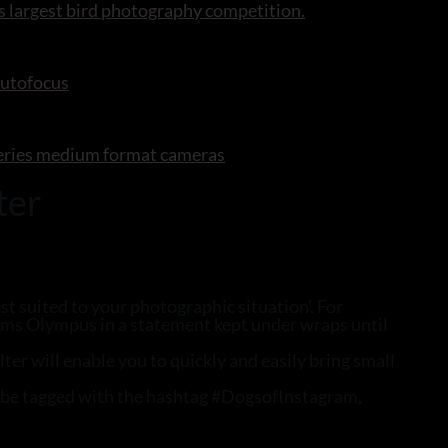
s largest bird photography competition.
autofocus
series medium format cameras
ter
st suited to your photographic situation’. For
laims Olympus in a statement kept under wraps until
er will enable you to quickly and easily bring small
y be tagged with the hashtag #DogsofInstagram,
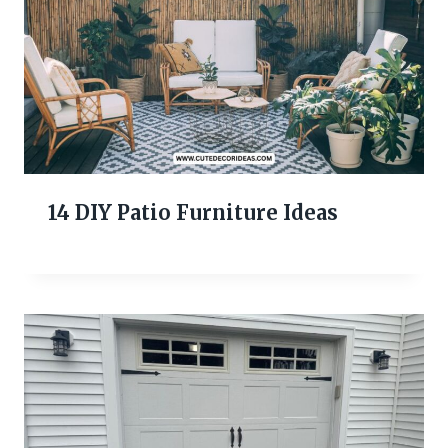
14 DIY Patio Furniture Ideas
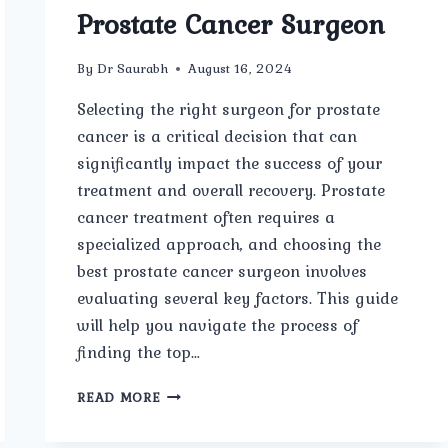
Prostate Cancer Surgeon
By
Dr Saurabh
August 16, 2024
Selecting the right surgeon for prostate
cancer is a critical decision that can
significantly impact the success of your
treatment and overall recovery. Prostate
cancer treatment often requires a
specialized approach, and choosing the
best prostate cancer surgeon involves
evaluating several key factors. This guide
will help you navigate the process of
finding the top…
HOW
READ MORE
TO
CHOOSE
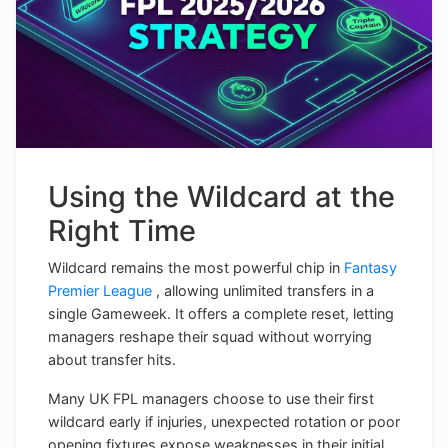
Using the Wildcard at the
Right Time
Wildcard remains the most powerful chip in
Fantasy
Premier League
, allowing unlimited transfers in a
single Gameweek. It offers a complete reset, letting
managers reshape their squad without worrying
about transfer hits.
Many UK FPL managers choose to use their first
wildcard early if injuries, unexpected rotation or poor
opening fixtures expose weaknesses in their initial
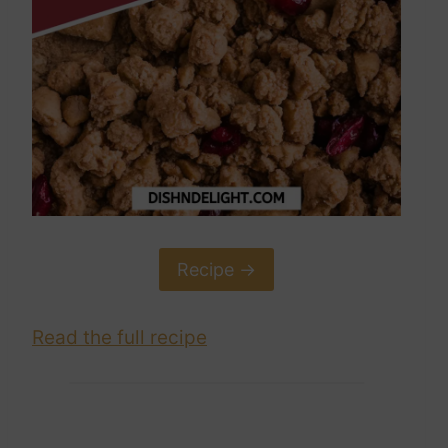
Recipe ->
Read the full recipe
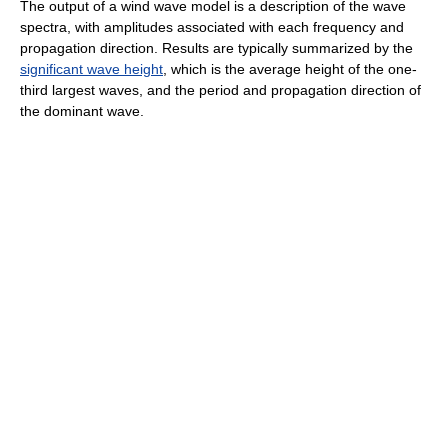
The output of a wind wave model is a description of the wave
spectra, with amplitudes associated with each frequency and
propagation direction. Results are typically summarized by the
significant wave height
, which is the average height of the one-
third largest waves, and the period and propagation direction of
the dominant wave.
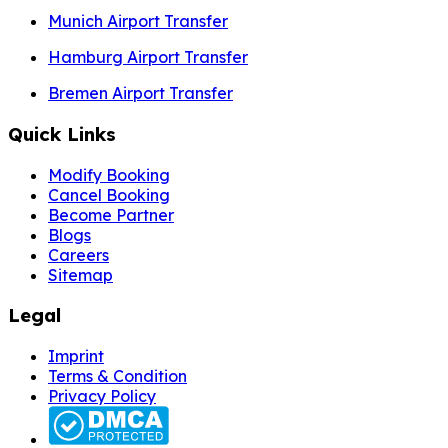
Munich Airport Transfer
Hamburg Airport Transfer
Bremen Airport Transfer
Quick Links
Modify Booking
Cancel Booking
Become Partner
Blogs
Careers
Sitemap
Legal
Imprint
Terms & Condition
Privacy Policy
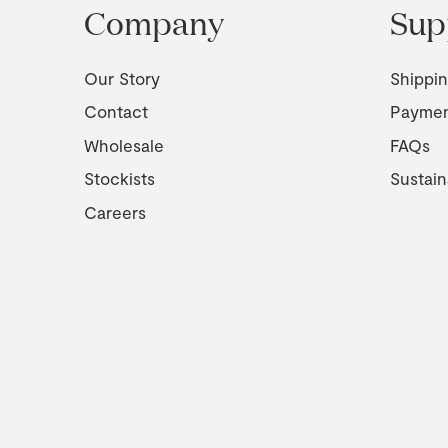
Company
Sup
Our Story
Shippi
Contact
Payme
Wholesale
FAQs
Stockists
Sustain
Careers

*Work instruction*
Reproduce the lines of the records starting at the line that contains "14 DIY Patio Furniture Ideas" and ending at the line that contains "Read the full recipe", leaving out the pictures.

*Task result*
14 DIY Patio Furniture Ideas
Prostate Cancer Surgeon
By
Dr Saurabh
August 16, 2024
Selecting the right surgeon for prostate
cancer is a critical decision that can
significantly impact the success of your
treatment and overall recovery. Prostate
cancer treatment often requires a
specialized approach, and choosing the
best prostate cancer surgeon involves
evaluating several key factors. This guide
will help you navigate the process of
finding the top…
HOW
READ MORE
TO
CHOOSE
Using the Wildcard at the
Right Time
Wildcard remains the most powerful chip in
Fantasy
Premier League
, allowing unlimited transfers in a
single Gameweek. It offers a complete reset, letting
managers reshape their squad without worrying
about transfer hits.
Many UK FPL managers choose to use their first
wildcard early if injuries, unexpected rotation or poor
opening fixtures expose weaknesses in their initial
Recipe ->
Read the full recipe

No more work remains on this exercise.